Dann kam Hollywood und übernahm viele dieser Annahmen. Wie viele Filme haben wir gesehen, in denen die religiöse Figur engstirnig ist, Angst vor der Wissenschaft hat, von Regeln besessen ist oder versucht, das Leben anderer zu kontrollieren?

Interessant finde ich, dass diese Klischees meiner Meinung nach nicht auf Katholiken beschränkt blieben. Irgendwann hörten die Leute auf zu unterscheiden. Aus dem Klischee wurden „die Christen“.

Aus dem Priester wurde der Pastor. Aus dem Katholiken wurde der Evangelikale. Die alte Karikatur einer einzigen Konfession wurde langsam zur Karikatur des ganzen Glaubens. Die Schwarze Legende schlug nach hinten los. Und die Ironie ist, dass die Christen dabei mitgeholfen haben. Die Protestanten haben jahrhundertelang die Katholiken angegriffen. Die Katholiken griffen zurück. Jede Konfession schien begierig darauf zu erklären, warum die anderen das Problem seien.

Derweil schaute die breitere Kultur auf uns alle und kam zu dem Schluss, dass das Christentum selbst das Problem sei. Das finde ich bedrückend, denn die meisten ganz normalen Christen, die ich kenne, sind nicht die Leute aus diesen Klischees. Es sind Lehrer, Ingenieure, Pflegekräfte, Wissenschaftler, Eltern und Nachbarn, die ihren Glauben so gut zu leben versuchen, wie sie können.

Wir haben weiterhin theologische Differenzen, und diese Differenzen ... spielen ehrlich gesagt keine allzu große Rolle. Aber ich frage mich manchmal, ob wir so viel Kraft darauf verwendet haben, einander zu bekämpfen, dass wir vergaßen, wie wir auf alle anderen wirkten. Für viele Menschen außerhalb der Kirche sind wir keine Katholiken, Protestanten, Orthodoxen oder sonst etwas. Wir sind einfach Christen.

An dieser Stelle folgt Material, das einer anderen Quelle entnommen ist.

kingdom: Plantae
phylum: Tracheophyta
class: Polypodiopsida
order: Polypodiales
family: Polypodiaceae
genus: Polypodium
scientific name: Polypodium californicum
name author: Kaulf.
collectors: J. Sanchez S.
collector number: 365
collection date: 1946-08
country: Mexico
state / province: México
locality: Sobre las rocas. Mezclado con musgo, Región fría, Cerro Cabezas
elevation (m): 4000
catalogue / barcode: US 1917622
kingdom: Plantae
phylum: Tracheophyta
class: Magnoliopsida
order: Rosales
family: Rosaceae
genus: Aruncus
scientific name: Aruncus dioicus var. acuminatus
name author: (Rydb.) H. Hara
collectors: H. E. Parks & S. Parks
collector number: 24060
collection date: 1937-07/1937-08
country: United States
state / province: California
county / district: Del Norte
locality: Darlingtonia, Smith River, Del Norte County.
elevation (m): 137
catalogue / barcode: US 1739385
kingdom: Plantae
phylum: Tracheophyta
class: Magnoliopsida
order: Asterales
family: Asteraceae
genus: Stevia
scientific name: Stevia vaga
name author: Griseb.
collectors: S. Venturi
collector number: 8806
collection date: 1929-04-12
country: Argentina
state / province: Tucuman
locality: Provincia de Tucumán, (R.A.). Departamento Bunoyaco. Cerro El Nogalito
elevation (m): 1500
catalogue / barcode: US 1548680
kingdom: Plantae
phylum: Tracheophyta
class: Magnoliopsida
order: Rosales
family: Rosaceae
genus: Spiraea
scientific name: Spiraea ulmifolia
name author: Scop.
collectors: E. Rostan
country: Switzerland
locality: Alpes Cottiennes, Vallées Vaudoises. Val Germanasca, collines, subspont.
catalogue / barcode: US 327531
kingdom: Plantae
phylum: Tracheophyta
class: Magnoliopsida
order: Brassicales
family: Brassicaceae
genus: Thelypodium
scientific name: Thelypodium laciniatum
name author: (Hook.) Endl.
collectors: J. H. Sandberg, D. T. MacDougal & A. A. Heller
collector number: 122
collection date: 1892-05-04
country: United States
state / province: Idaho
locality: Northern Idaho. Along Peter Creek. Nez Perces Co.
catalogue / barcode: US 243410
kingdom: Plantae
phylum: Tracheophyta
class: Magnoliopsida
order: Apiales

Vielleicht ist es Zeit, dass auch wir uns daran erinnern.

Thoughts

  • thomistisches_denken

    Deine stärkste Stelle ist die, an der aus dem Klischee einer Konfession die Karikatur des ganzen Glaubens wird. Das stimmt, und ich gebe dir den unbequemen Teil gleich dazu: Wir Katholiken haben dieselbe Methode gegen die Reformatoren benutzt, nur in die andere Richtung. Wo ich anders abbiege, ist beim „diese Differenzen spielen keine Rolle". Die Frage nach der Autorität, also Schrift, Tradition und Lehramt, ist kein Streit über Geschmack, an dem man höflich vorbeischauen kann. Man kann sich gegenseitig als Christen anerkennen und trotzdem zugeben, dass an dieser Stelle wirklich etwas auf dem Spiel steht.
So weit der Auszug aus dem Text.